Horse heart mini- and full length-myoglobin: pH effects on CO binding.

Horse heart mini-myoglobin, a fragment of full-length myoglobin, binds carbon monoxide (CO) differently depending on pH, revealing distinct conformations that affect its ligand binding and release. This suggests key roles for protein regions outside the fragment in oxygen delivery to tissues like the retina.

Introduction and Background

• Myoglobin (Mb): A protein in muscle tissues that binds oxygen and facilitates its delivery.
• Horse heart myoglobin (HH-Mb): The full-length muscle protein used as a model for studying ligand binding kinetics.
• Mini-myoglobin (mini-HH-Mb): A proteolytic fragment comprising residues 32-139, corresponding roughly to the central exon of the gene.
• Context: Investigates how the truncated mini-myoglobin binds CO compared to the full-length HH-Mb, particularly how pH affects this binding.

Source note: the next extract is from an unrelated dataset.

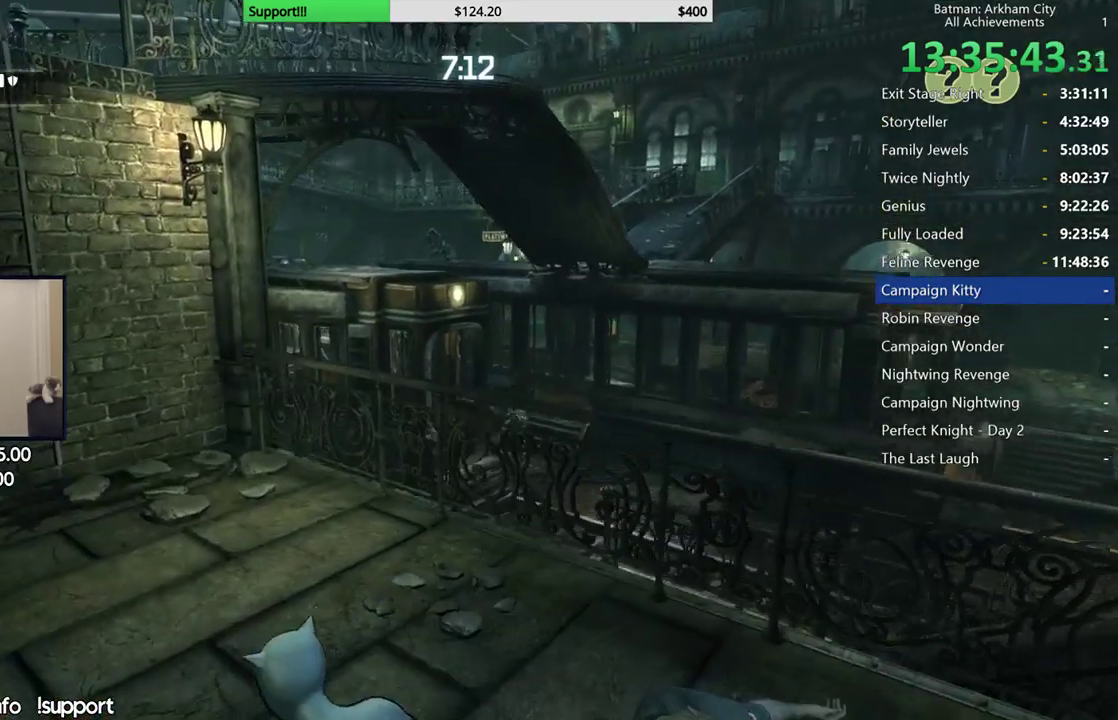
{"dt_ms": 500, "buttons": ["R2"], "left_stick": "center", "right_stick": "up-left", "button_events": [[283, "DPAD_LEFT", "down"], [400, "DPAD_LEFT", "up"]]}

Key Experimental Observations

• Kinetics of CO Association:
  • HH-Mb shows a single exponential kinetic pattern for CO binding and release, indicating a single dominant conformation.
  • Mini-HH-Mb shows biphasic kinetics for both CO association and dissociation, implying existence of at least two distinct conformations in slow or no equilibrium.
• pH Dependence on CO Binding:
  • For mini-HH-Mb, CO association reveals two proton-linked transitions:
    • One transition in the neutral-alkaline range, unique to mini-HH-Mb.
    • One transition in the acidic range, with a pK ~ 2.9, similar to HH-Mb (pK ~ 2.7).
  • CO dissociation from mini-HH-Mb was studied between pH 5.5 and 10.5 because outside this range protein denaturation altered kinetics.
  • CO dissociation rates for mini-HH-Mb have a bell-shaped pH dependence, meaning rates vary with pH and peak at some optimal point.
  • In contrast, HH-Mb CO dissociation rate is pH-independent.

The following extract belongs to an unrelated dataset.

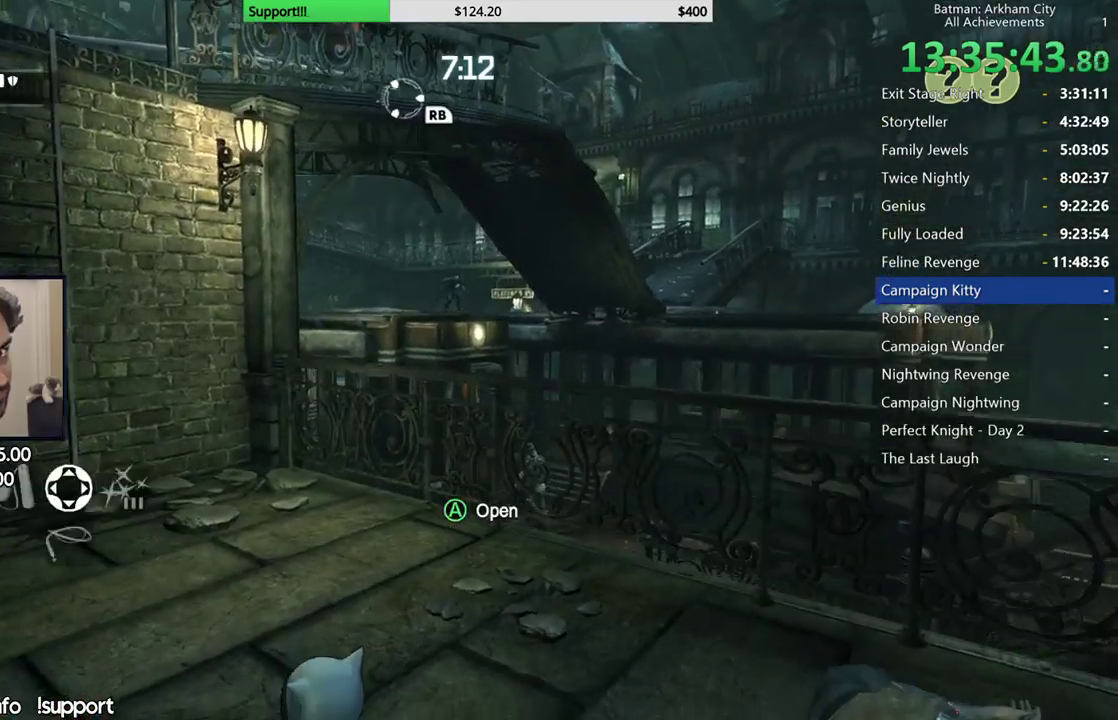
{"dt_ms": 500, "buttons": ["L2"], "left_stick": "center", "right_stick": "up-left", "button_events": [[100, "R2", "up"], [133, "L2", "down"]]}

Structural and Functional Interpretations

• Molecular Modeling Results:
  • Mini-HH-Mb shows increased flexibility around the heme pocket, especially on the proximal and distal sides that bind the heme iron.
  • This flexibility can explain the multiple conformations and kinetic behaviors observed experimentally.
• Role of N- and C-Terminal Regions:
  • The missing terminal regions in mini-HH-Mb appear to stabilize conformations and affect ligand binding/release properties.
  • This suggests these terminal parts play a significant role in oxygen binding affinity and kinetics in full-length protein.

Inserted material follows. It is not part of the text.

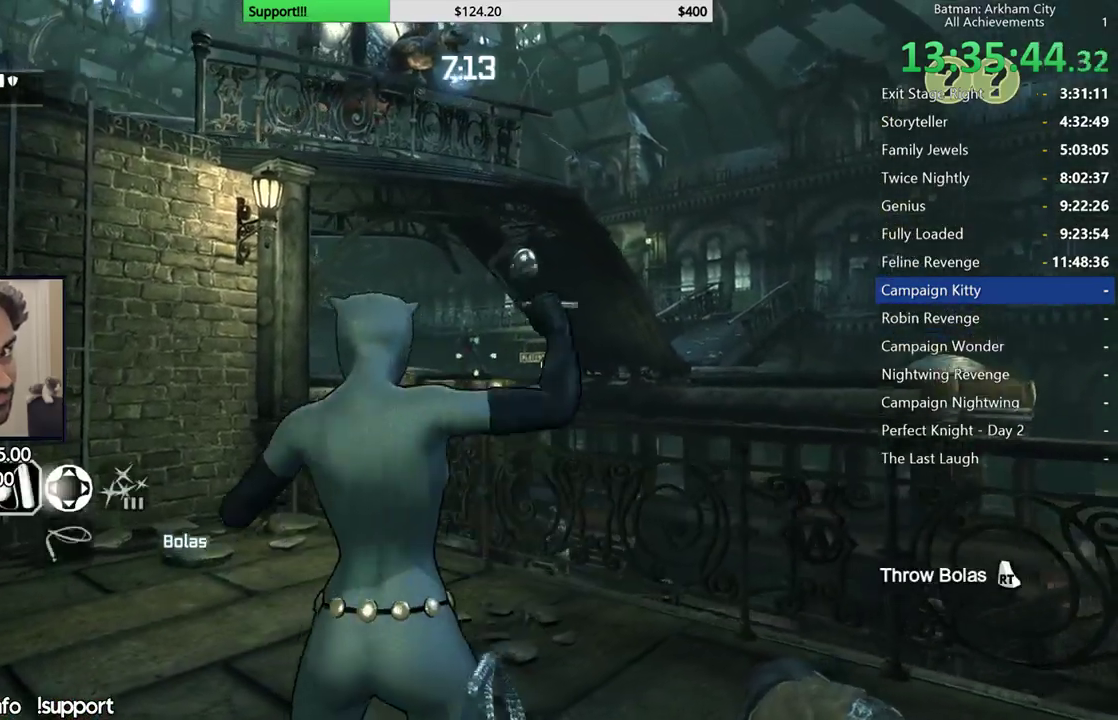
{"dt_ms": 500, "buttons": [], "left_stick": "center", "right_stick": "center", "button_events": [[117, "R2", "down"], [267, "R2", "up"], [400, "L2", "up"]]}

Physiological Implications

• Oxygen Supply to Tissues:
  • HH-Mb’s precise oxygen binding and release kinetics are crucial for tissues with high oxygen demand, such as the retina.
  • The differences in CO binding kinetics in mini-HH-Mb imply the full-length protein’s structure fine-tunes oxygen delivery efficiency.
• Potential Therapeutic Applications:
  • Understanding these differences could help develop strategies to improve retinal blood flow in eye diseases where oxygen delivery is impaired.

Summary

• The study compares full-length horse heart myoglobin and its proteolytic mini-fragment in terms of carbon monoxide binding under varying pH conditions.
• Mini-HH-Mb exhibits two slow-equilibrating conformations, leading to biphasic ligand kinetics, not seen in the full-length protein.
• pH affects the CO binding differently in mini-HH-Mb, revealing proton-linked transitions absent in full-length HH-Mb.
• Structural modeling suggests increased flexibility in mini-HH-Mb’s heme pocket underlies these kinetic differences.
• The N- and C-terminal regions absent in mini-HH-Mb play a critical role in maintaining the full myoglobin’s function, relevant for oxygen transport in demanding tissues such as the retina.